Information given
%%
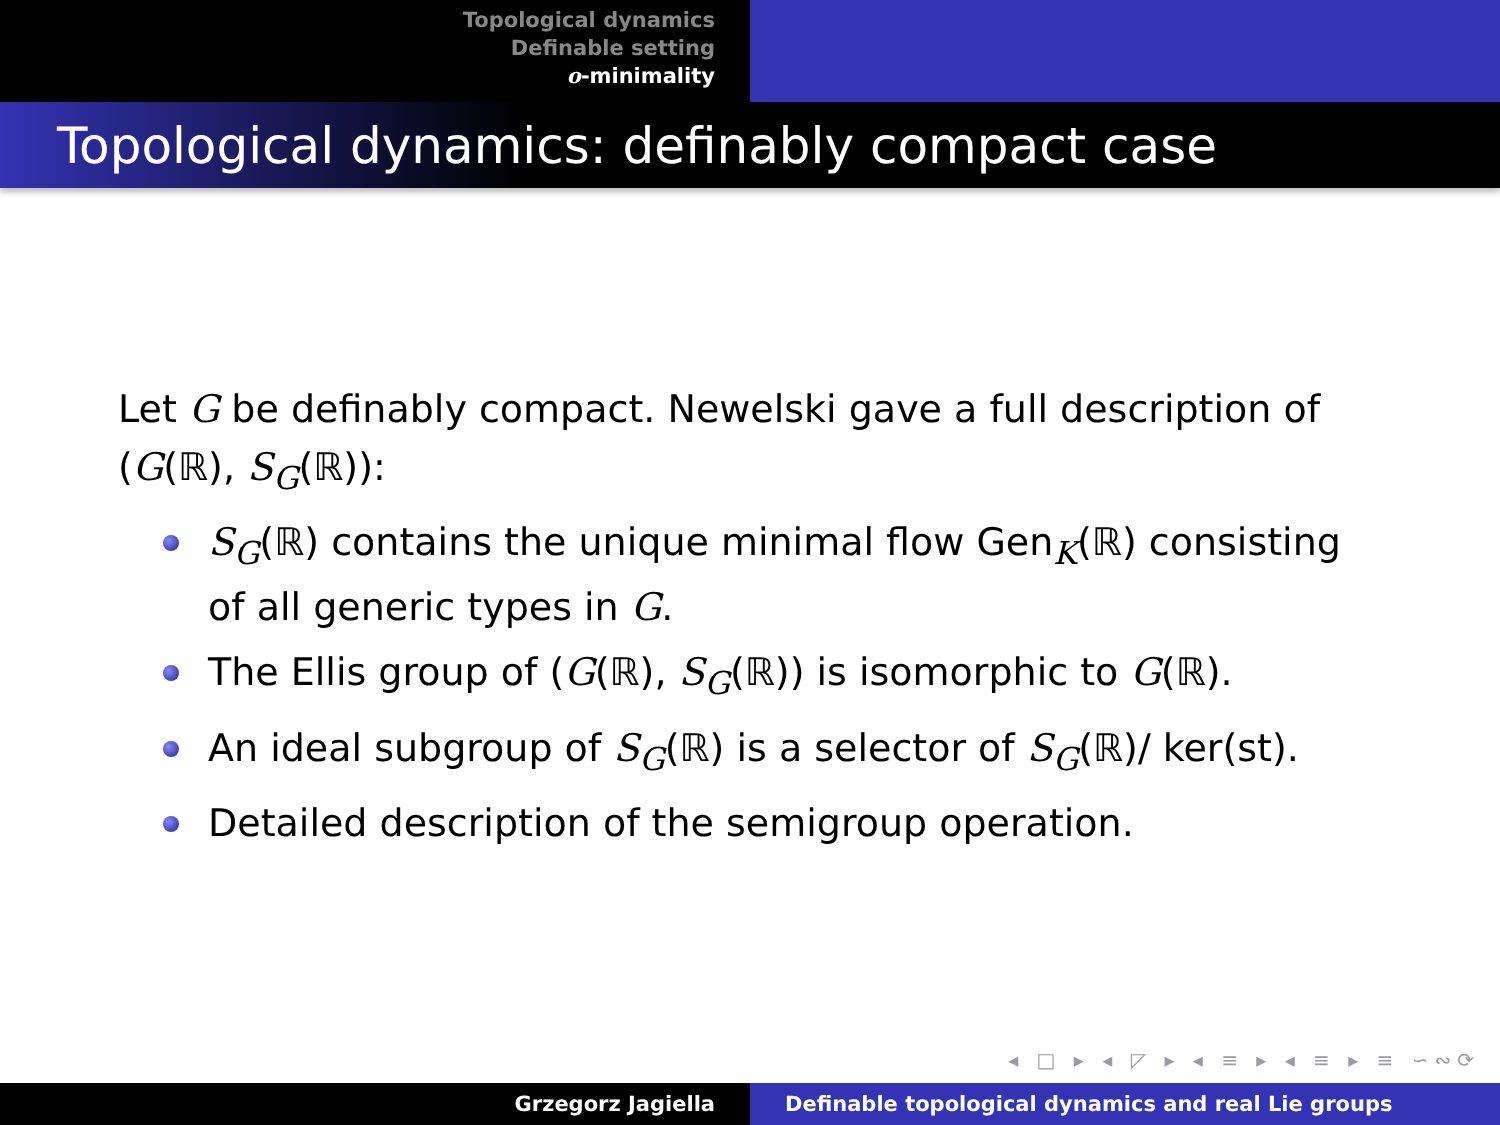Topological dynamics
Definable setting
o-minimality
Topological dynamics: definably compact case
Let G be definably compact. Newelski gave a full description of (G(ℝ), S<sub>G</sub>(ℝ)):
S<sub>G</sub>(ℝ) contains the unique minimal flow Gen<sub>K</sub>(ℝ) consisting of all generic types in G.
The Ellis group of (G(ℝ), S<sub>G</sub>(ℝ)) is isomorphic to G(ℝ).
An ideal subgroup of S<sub>G</sub>(ℝ) is a selector of S<sub>G</sub>(ℝ)/ ker(st).
Detailed description of the semigroup operation.
◂ □ ▸ ◂ ◸ ▸ ◂ ≡ ▸ ◂ ≡ ▸ ≡ ∽∾⟳
Grzegorz Jagiella Definable topological dynamics and real Lie groups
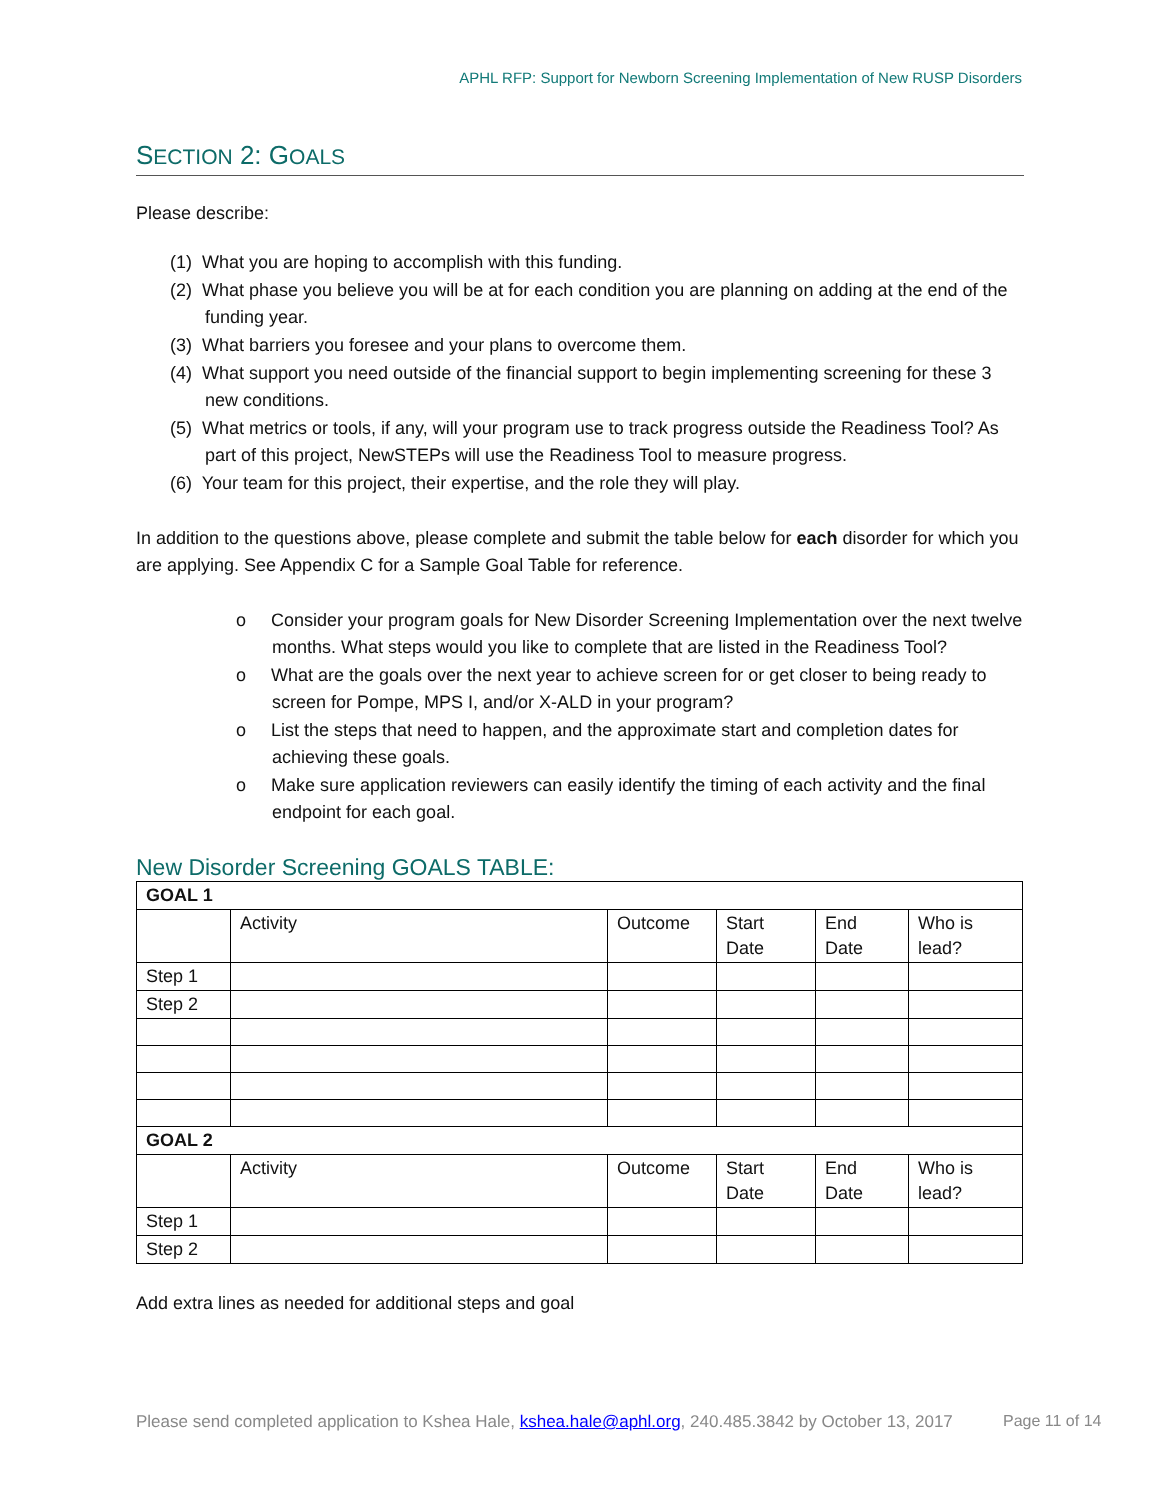APHL RFP: Support for Newborn Screening Implementation of New RUSP Disorders
SECTION 2: GOALS
Please describe:
(1) What you are hoping to accomplish with this funding.
(2) What phase you believe you will be at for each condition you are planning on adding at the end of the funding year.
(3) What barriers you foresee and your plans to overcome them.
(4) What support you need outside of the financial support to begin implementing screening for these 3 new conditions.
(5) What metrics or tools, if any, will your program use to track progress outside the Readiness Tool? As part of this project, NewSTEPs will use the Readiness Tool to measure progress.
(6) Your team for this project, their expertise, and the role they will play.
In addition to the questions above, please complete and submit the table below for each disorder for which you are applying. See Appendix C for a Sample Goal Table for reference.
o Consider your program goals for New Disorder Screening Implementation over the next twelve months. What steps would you like to complete that are listed in the Readiness Tool?
o What are the goals over the next year to achieve screen for or get closer to being ready to screen for Pompe, MPS I, and/or X-ALD in your program?
o List the steps that need to happen, and the approximate start and completion dates for achieving these goals.
o Make sure application reviewers can easily identify the timing of each activity and the final endpoint for each goal.
New Disorder Screening GOALS TABLE:
| GOAL 1 | | | | | |
| | Activity | Outcome | Start Date | End Date | Who is lead? |
| Step 1 | | | | | |
| Step 2 | | | | | |
| GOAL 2 | | | | | |
| | Activity | Outcome | Start Date | End Date | Who is lead? |
| Step 1 | | | | | |
| Step 2 | | | | | |
Add extra lines as needed for additional steps and goal
Please send completed application to Kshea Hale, kshea.hale@aphl.org, 240.485.3842 by October 13, 2017
Page 11 of 14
%%
Required action
Word for word, copy every line of the data, excluding any pictures.

Output below
Topological dynamics
Definable setting
o-minimality
Topological dynamics: definably compact case
Let G be definably compact. Newelski gave a full description of (G(ℝ), S<sub>G</sub>(ℝ)):
S<sub>G</sub>(ℝ) contains the unique minimal flow Gen<sub>K</sub>(ℝ) consisting of all generic types in G.
The Ellis group of (G(ℝ), S<sub>G</sub>(ℝ)) is isomorphic to G(ℝ).
An ideal subgroup of S<sub>G</sub>(ℝ) is a selector of S<sub>G</sub>(ℝ)/ ker(st).
Detailed description of the semigroup operation.
◂ □ ▸ ◂ ◸ ▸ ◂ ≡ ▸ ◂ ≡ ▸ ≡ ∽∾⟳
Grzegorz Jagiella Definable topological dynamics and real Lie groups
APHL RFP: Support for Newborn Screening Implementation of New RUSP Disorders
SECTION 2: GOALS
Please describe:
(1) What you are hoping to accomplish with this funding.
(2) What phase you believe you will be at for each condition you are planning on adding at the end of the funding year.
(3) What barriers you foresee and your plans to overcome them.
(4) What support you need outside of the financial support to begin implementing screening for these 3 new conditions.
(5) What metrics or tools, if any, will your program use to track progress outside the Readiness Tool? As part of this project, NewSTEPs will use the Readiness Tool to measure progress.
(6) Your team for this project, their expertise, and the role they will play.
In addition to the questions above, please complete and submit the table below for each disorder for which you are applying. See Appendix C for a Sample Goal Table for reference.
o Consider your program goals for New Disorder Screening Implementation over the next twelve months. What steps would you like to complete that are listed in the Readiness Tool?
o What are the goals over the next year to achieve screen for or get closer to being ready to screen for Pompe, MPS I, and/or X-ALD in your program?
o List the steps that need to happen, and the approximate start and completion dates for achieving these goals.
o Make sure application reviewers can easily identify the timing of each activity and the final endpoint for each goal.
New Disorder Screening GOALS TABLE:
| GOAL 1 | | | | | |
| | Activity | Outcome | Start Date | End Date | Who is lead? |
| Step 1 | | | | | |
| Step 2 | | | | | |
| GOAL 2 | | | | | |
| | Activity | Outcome | Start Date | End Date | Who is lead? |
| Step 1 | | | | | |
| Step 2 | | | | | |
Add extra lines as needed for additional steps and goal
Please send completed application to Kshea Hale, kshea.hale@aphl.org, 240.485.3842 by October 13, 2017
Page 11 of 14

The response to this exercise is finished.